The data:
○ ○ ○

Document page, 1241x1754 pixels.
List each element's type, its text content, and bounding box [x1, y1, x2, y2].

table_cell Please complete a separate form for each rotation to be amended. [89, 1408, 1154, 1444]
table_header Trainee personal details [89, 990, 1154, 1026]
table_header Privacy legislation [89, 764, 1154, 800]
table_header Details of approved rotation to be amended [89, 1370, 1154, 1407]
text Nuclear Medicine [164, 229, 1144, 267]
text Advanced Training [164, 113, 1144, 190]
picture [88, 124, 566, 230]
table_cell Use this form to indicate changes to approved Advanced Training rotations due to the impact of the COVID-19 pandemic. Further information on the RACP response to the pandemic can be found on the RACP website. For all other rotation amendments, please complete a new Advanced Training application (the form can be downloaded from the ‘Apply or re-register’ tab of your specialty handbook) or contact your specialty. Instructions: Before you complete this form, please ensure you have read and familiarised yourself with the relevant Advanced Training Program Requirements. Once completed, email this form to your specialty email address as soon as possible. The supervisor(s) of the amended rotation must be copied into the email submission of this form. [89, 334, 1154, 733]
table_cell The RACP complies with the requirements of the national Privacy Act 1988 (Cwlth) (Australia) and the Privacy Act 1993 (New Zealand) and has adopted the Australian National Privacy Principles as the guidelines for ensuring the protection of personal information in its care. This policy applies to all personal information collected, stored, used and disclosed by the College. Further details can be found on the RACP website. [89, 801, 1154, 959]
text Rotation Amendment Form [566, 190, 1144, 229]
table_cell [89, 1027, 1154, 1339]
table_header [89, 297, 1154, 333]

○ ○ ○

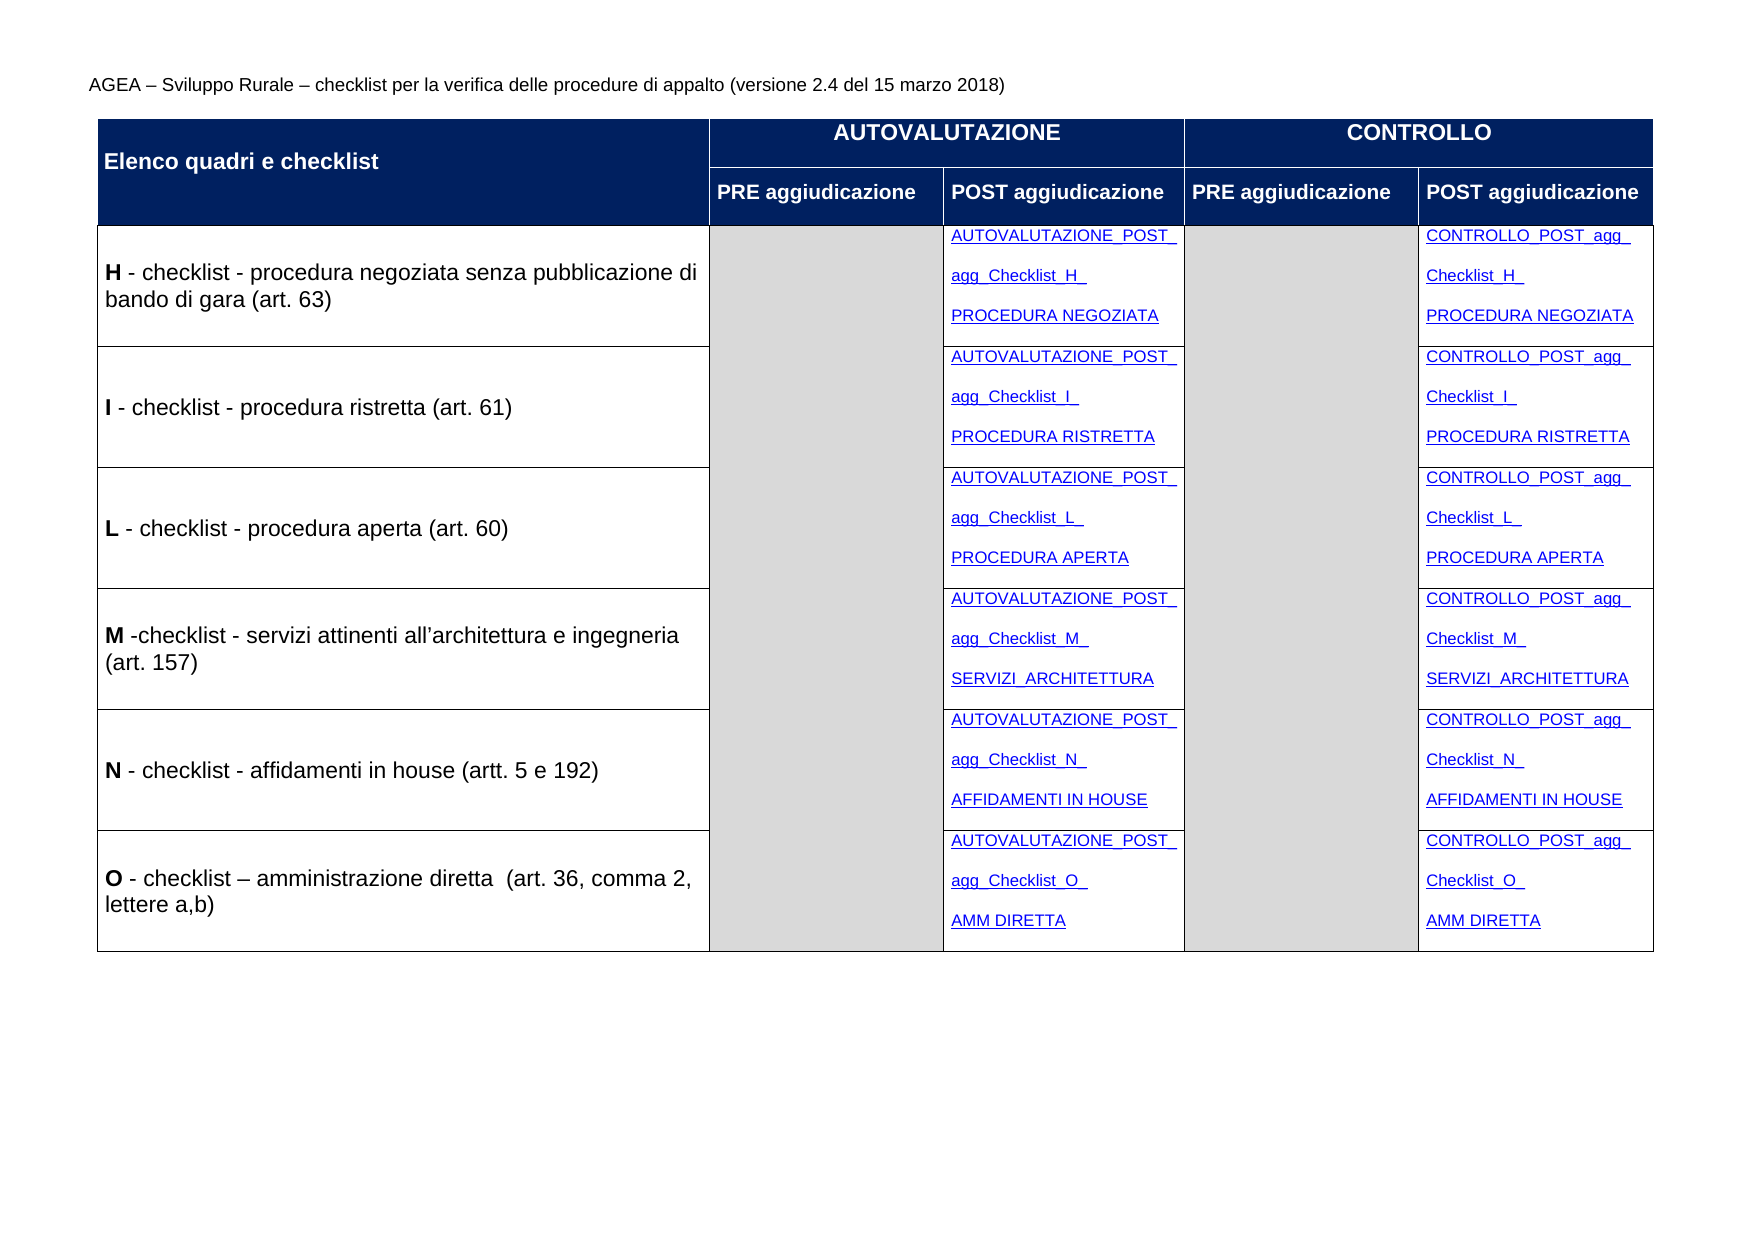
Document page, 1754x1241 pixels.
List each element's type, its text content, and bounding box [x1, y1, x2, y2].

○ ○ ○

Exercise directions:
Where does the string "pixels" occur in the listing above? Return every line that contains it.

Answer to the exercise:
Document page, 1241x1754 pixels.
Document page, 1754x1241 pixels.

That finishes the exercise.